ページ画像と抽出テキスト
.....

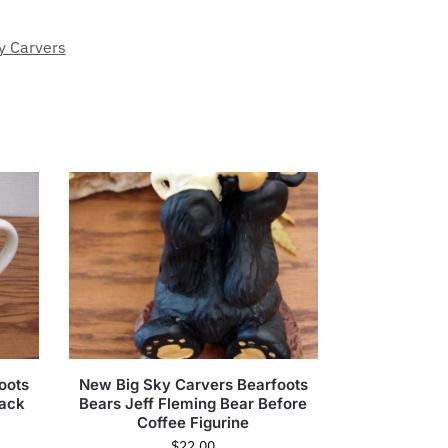
y Carvers
oots
New Big Sky Carvers Bearfoots
rack
Bears Jeff Fleming Bear Before
Coffee Figurine
$
22.00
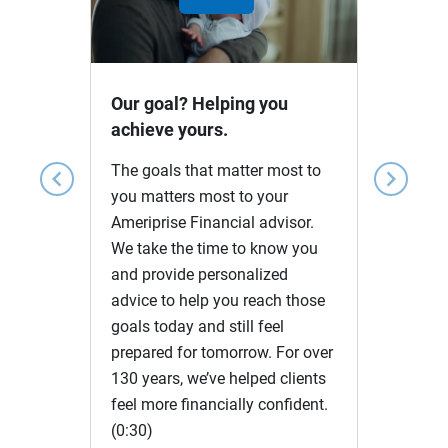
Play
Video
Our goal? Helping you
achieve yours.
The goals that matter most to
chevron_left
chevron_right
you matters most to your
Ameriprise Financial advisor.
We take the time to know you
and provide personalized
advice to help you reach those
goals today and still feel
prepared for tomorrow. For over
130 years, we’ve helped clients
feel more financially confident.
(0:30)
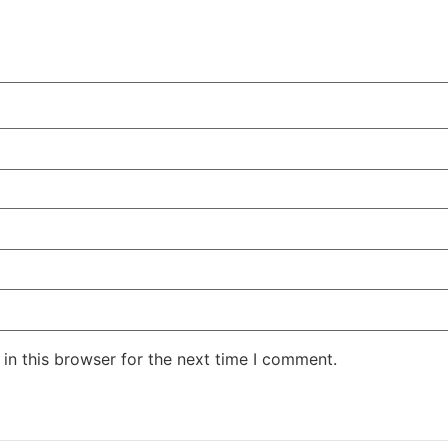
in this browser for the next time I comment.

.....

作業の進め方: 資料の全行を、「Coffee Figurine」を「Tea Figurine」に書き換えてもう一度示してください。それ以外はそのままにし、画像は答えに含めないでください。

練習の解答:
y Carvers
oots
New Big Sky Carvers Bearfoots
rack
Bears Jeff Fleming Bear Before
Tea Figurine
$
22.00
Play
Video
Our goal? Helping you
achieve yours.
The goals that matter most to
chevron_left
chevron_right
you matters most to your
Ameriprise Financial advisor.
We take the time to know you
and provide personalized
advice to help you reach those
goals today and still feel
prepared for tomorrow. For over
130 years, we’ve helped clients
feel more financially confident.
(0:30)
in this browser for the next time I comment.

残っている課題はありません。